EXTRACT TO READ
━━━━━━━━
“You know, comrades, that I think in regard to this: I consider it completely unimportant who in the party will vote, or how; but what is extraordinarily important is this — who will count the votes, and how.”

Joseph Stalin, 1923
Source: The Memoirs of Stalin’s Former Secretary (1992), Boris Bazhanov.
Joseph Stalin
1878-1953

First you have to decide what to measure

Some claim this Stalin quote is apocryphal (of doubtful authenticity). Regardless, it connotes truth that should be applied to digital marketing analytics.

Before you decide who will measure success for your digital property (“who will count the votes, and how”), you have to decide what to measure. Everyone making decisions with the data, and those impacted by such decisions, needs to understand and agree to defined success that will be measured. Regarding a digital property, defined success needs to relate to business objectives. A website or app must support the business objectives of the related business.

Bias in measuring and reporting = bias in decisions

Consensus on defined success is a must, but it does not prevent biased measurement & reporting that can lead to biased decisions. To safeguard the decision making process, you need to make purposed decisions about who is measuring success, and how.
━━━━━━━━
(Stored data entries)
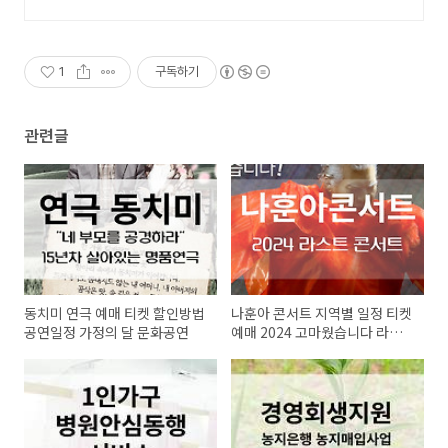
오늘주문 내일도착 로켓배송으로 시작하세요.
1
구독하기
관련글
동치미 연극 예매 티켓 할인방법
나훈아 콘서트 지역별 일정 티켓
공연일정 가정의 달 문화공연
예매 2024 고마웠습니다 라스
트 콘서트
━━━━━━━━
WORK TO BE COMPLETED
Pick up the piece on measuring success in digital marketing where it stops, and keep writing it.

EXERCISE RESPONSE
In financial reporting, especially for publicly traded companies, a certified accounting firm must validate reported financial results. This is meant to help prevent management from engaging in creative accounting – distorting results in their favor.

Don’t let the patient take their own temperature

The Count

Digital marketing analytics is no different. Agencies & media buyers are not immune to creative accounting of their managed ad spend performance. Letting vendors define & measure their own success is like letting a patient build their own thermometer and take their own temperature.

Don’t be like Stalin. Let a trusted, unbiased partner help you define & measure success that supports your business objectives, so you can have confidence in the decisions you are making with that data. Your employees, and clients, are counting on you.